_Extracted material_.
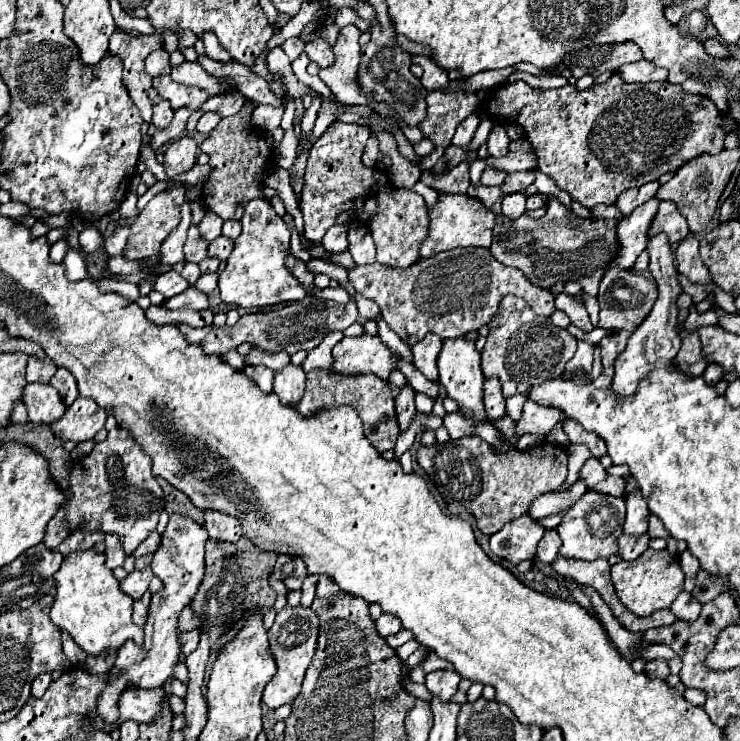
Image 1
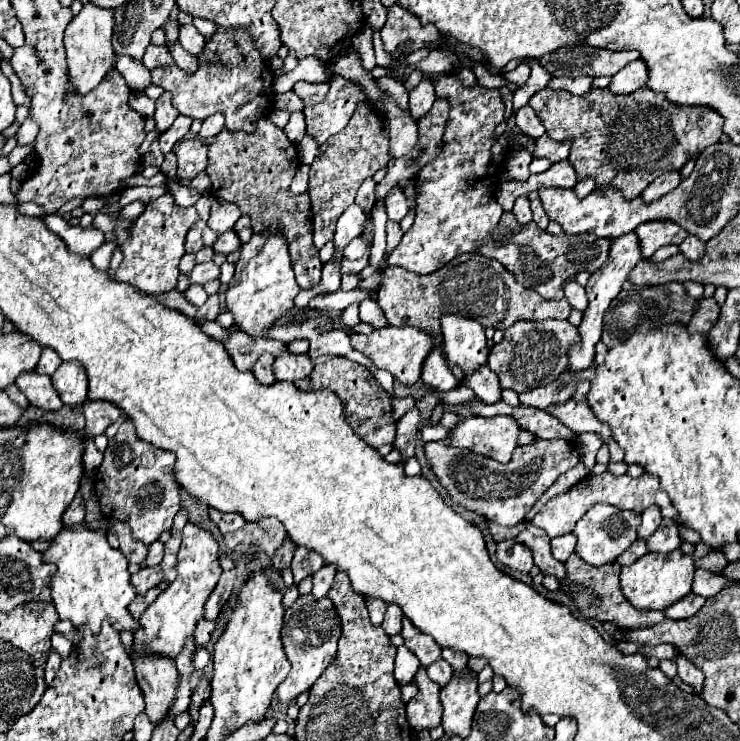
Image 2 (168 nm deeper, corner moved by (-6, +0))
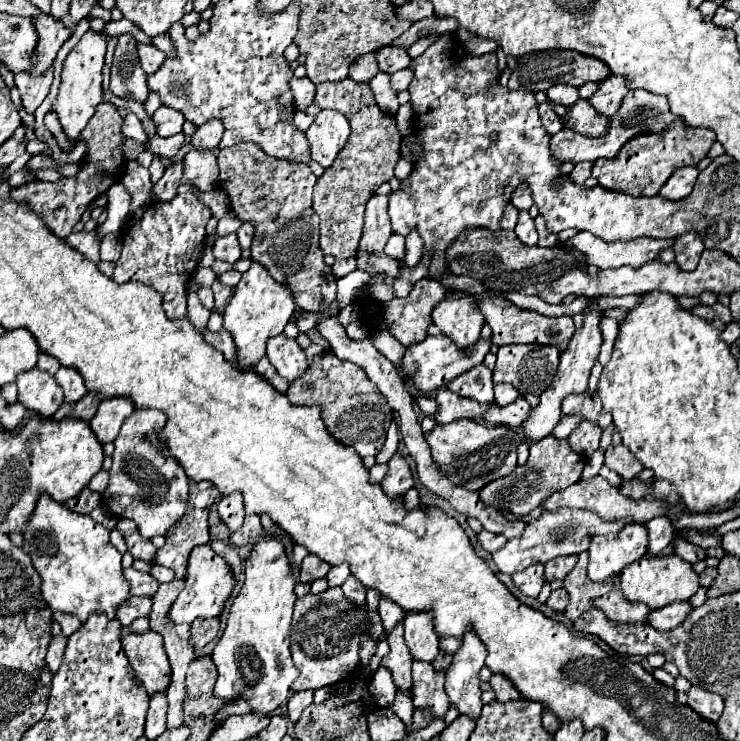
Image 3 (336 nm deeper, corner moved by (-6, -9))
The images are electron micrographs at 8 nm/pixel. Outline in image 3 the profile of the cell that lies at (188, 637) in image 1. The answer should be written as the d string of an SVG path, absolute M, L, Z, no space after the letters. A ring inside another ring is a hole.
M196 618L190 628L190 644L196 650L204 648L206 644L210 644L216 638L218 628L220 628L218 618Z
...
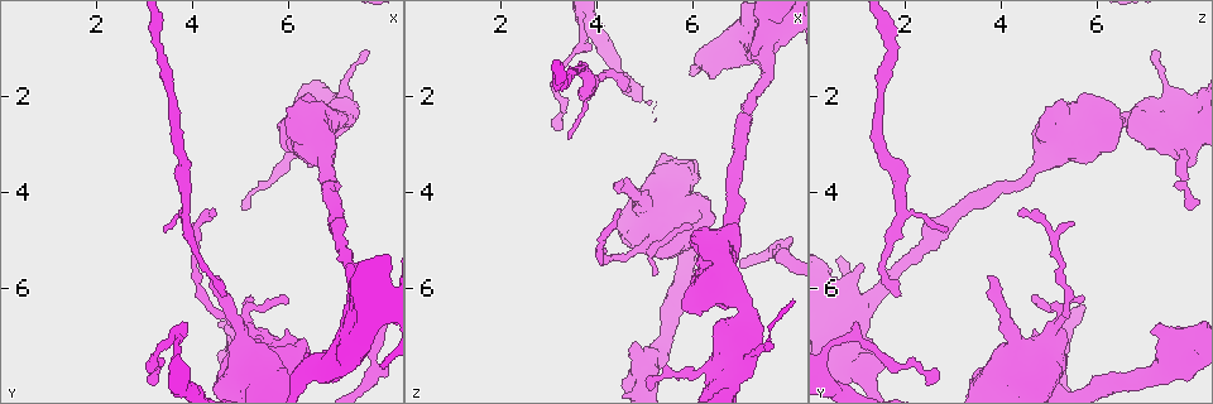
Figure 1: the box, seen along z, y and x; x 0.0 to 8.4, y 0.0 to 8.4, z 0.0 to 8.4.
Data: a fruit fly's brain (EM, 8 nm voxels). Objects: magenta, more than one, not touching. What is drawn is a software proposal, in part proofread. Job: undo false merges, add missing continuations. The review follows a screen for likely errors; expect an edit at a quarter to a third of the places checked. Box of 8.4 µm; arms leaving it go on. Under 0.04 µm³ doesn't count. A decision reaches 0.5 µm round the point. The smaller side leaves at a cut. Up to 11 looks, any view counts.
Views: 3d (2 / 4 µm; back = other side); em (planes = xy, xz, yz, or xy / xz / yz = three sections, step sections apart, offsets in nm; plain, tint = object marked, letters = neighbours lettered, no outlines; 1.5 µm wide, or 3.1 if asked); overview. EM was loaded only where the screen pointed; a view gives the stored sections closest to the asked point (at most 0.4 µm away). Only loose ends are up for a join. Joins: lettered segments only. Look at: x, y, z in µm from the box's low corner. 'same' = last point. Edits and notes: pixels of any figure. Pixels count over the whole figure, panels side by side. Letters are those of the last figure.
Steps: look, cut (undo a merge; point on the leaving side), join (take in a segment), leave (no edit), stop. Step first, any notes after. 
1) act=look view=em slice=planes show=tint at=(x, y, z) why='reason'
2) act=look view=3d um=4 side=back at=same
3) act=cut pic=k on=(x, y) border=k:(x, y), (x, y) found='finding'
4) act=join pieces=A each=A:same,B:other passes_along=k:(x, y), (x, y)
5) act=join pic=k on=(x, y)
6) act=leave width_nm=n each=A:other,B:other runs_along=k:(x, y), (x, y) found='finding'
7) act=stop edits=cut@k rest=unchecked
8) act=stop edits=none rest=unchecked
--
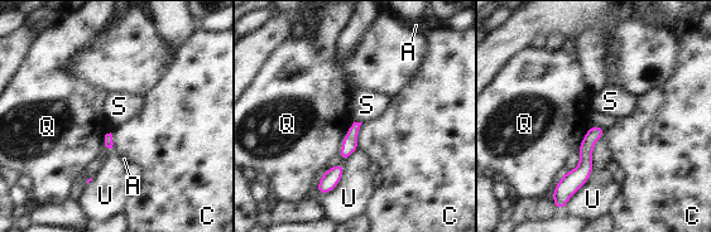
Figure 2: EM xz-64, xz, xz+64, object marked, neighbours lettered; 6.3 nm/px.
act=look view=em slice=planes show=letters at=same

_Task goal_.
Every line above from the line with "2) act=look view=3d um=4 side=back at=same" to the line with "8) act=stop edits=none rest=unchecked" is wanted, ends included; write them out exactly and add no other line.

_Task answer_.
2) act=look view=3d um=4 side=back at=same
3) act=cut pic=k on=(x, y) border=k:(x, y), (x, y) found='finding'
4) act=join pieces=A each=A:same,B:other passes_along=k:(x, y), (x, y)
5) act=join pic=k on=(x, y)
6) act=leave width_nm=n each=A:other,B:other runs_along=k:(x, y), (x, y) found='finding'
7) act=stop edits=cut@k rest=unchecked
8) act=stop edits=none rest=unchecked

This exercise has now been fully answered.